Tax abatement, defined as the decreasing of the tax responsibility of a firm by government, is one of the tools which government uses to motivate behavior in a firm. A tax abatement credit is generally given to a firm when the government wants the saved money to be spent in another way: to increase savings or spending rate, invest in equipment, or others.
Tax abatement means a tax incentive given to business‘ for the purpose of spending it in another way. These motivations are common to in the business world; tax breaks for research and development, depreciation, and more. These perks allow a business to focus on the future rather than trying to survive in the present.
From a governmental standpoint, a tax abatement program is a tool to motivate business to operate a certain way. Similar to the savings and loan crisis of the 1980’s, where government increased regulations, tax abatements have the opposite effect. Rather than preventing certain behavior, a tax abatement agreement can make other behaviors easier and more appealing. This type of approach is favored by many economists.

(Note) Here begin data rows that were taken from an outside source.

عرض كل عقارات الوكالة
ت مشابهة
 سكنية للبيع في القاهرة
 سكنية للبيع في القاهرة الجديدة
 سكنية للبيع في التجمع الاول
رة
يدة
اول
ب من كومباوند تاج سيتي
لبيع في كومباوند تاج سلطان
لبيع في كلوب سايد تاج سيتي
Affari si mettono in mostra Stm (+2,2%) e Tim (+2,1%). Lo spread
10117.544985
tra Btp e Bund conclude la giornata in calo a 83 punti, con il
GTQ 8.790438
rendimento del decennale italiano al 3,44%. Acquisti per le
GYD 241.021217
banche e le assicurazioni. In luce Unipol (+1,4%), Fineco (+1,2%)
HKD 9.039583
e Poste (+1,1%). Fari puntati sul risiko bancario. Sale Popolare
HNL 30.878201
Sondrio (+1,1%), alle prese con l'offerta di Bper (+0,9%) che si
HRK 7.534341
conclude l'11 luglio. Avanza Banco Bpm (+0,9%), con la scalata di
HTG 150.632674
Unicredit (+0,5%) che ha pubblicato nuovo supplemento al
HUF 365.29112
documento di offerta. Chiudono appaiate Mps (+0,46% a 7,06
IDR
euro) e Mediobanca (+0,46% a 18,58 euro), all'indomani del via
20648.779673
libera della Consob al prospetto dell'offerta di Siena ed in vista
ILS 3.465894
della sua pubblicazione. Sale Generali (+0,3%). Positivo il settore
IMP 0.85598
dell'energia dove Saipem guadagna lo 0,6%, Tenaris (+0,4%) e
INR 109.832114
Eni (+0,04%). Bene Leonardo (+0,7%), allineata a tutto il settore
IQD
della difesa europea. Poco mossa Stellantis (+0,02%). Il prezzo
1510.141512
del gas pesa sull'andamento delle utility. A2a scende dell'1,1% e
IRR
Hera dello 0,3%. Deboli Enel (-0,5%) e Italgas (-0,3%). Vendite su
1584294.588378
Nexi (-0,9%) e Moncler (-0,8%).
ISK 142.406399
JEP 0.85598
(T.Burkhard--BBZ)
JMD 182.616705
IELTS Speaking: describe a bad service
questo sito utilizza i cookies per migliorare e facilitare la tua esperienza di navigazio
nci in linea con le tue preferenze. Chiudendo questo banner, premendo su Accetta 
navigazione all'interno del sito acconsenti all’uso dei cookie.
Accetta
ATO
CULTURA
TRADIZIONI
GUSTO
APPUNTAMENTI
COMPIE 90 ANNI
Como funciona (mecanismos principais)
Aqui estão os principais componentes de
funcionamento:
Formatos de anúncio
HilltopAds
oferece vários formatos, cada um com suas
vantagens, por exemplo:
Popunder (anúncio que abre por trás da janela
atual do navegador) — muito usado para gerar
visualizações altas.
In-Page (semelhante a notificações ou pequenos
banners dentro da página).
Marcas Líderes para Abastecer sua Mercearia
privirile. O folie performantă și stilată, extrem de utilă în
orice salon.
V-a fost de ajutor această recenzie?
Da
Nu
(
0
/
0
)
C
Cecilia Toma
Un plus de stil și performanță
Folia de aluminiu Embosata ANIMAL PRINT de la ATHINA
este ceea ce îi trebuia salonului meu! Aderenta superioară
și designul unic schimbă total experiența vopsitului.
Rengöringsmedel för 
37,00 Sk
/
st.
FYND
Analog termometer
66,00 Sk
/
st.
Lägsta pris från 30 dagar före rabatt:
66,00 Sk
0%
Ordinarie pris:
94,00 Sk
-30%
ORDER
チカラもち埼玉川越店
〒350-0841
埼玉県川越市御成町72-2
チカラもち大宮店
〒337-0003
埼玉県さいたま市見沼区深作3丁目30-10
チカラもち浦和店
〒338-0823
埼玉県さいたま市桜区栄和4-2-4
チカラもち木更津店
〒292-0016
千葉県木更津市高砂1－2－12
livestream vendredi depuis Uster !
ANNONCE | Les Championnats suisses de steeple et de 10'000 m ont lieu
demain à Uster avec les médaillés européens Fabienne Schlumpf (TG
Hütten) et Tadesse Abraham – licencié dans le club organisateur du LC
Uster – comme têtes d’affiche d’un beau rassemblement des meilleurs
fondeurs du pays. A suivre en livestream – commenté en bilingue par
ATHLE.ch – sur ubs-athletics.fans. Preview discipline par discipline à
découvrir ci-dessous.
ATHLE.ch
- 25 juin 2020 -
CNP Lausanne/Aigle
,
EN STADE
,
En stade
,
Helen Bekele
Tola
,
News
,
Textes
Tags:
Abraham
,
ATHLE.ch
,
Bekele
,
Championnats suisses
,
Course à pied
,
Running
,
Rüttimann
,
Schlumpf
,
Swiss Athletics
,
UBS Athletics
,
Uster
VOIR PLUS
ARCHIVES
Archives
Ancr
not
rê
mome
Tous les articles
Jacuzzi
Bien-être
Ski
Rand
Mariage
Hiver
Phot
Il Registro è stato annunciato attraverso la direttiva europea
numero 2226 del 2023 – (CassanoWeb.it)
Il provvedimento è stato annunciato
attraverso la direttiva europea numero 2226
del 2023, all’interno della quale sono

Claus is the owner of a technology company. Creating microprocessors, Claus has many expenses to cover along the path of creating a better product. Claus must constantly be thinking forward to what the market will do.
Claus’ company experiences many tax abatements. First, he has a depreciation schedule for many of his capital expenses. Thanks to the tax abatement forms he completes, he can recover the expense of these items rather than having to pay for them. Claus’ company also receives tax abatement for research and development. Here, his company can recover the expenses of r&d. Due to the fact that r&d takes quite a while to create return on investment, Claus can use the cash he saves rather than having it tied up into finding a better way to do business.
Claus is very thankful for the tax abatement he receives. It makes his life, as well as his business operations, much easier. When Claus goes home he must fill out yet another tax abatement letter; the IRS discount for having a family with children.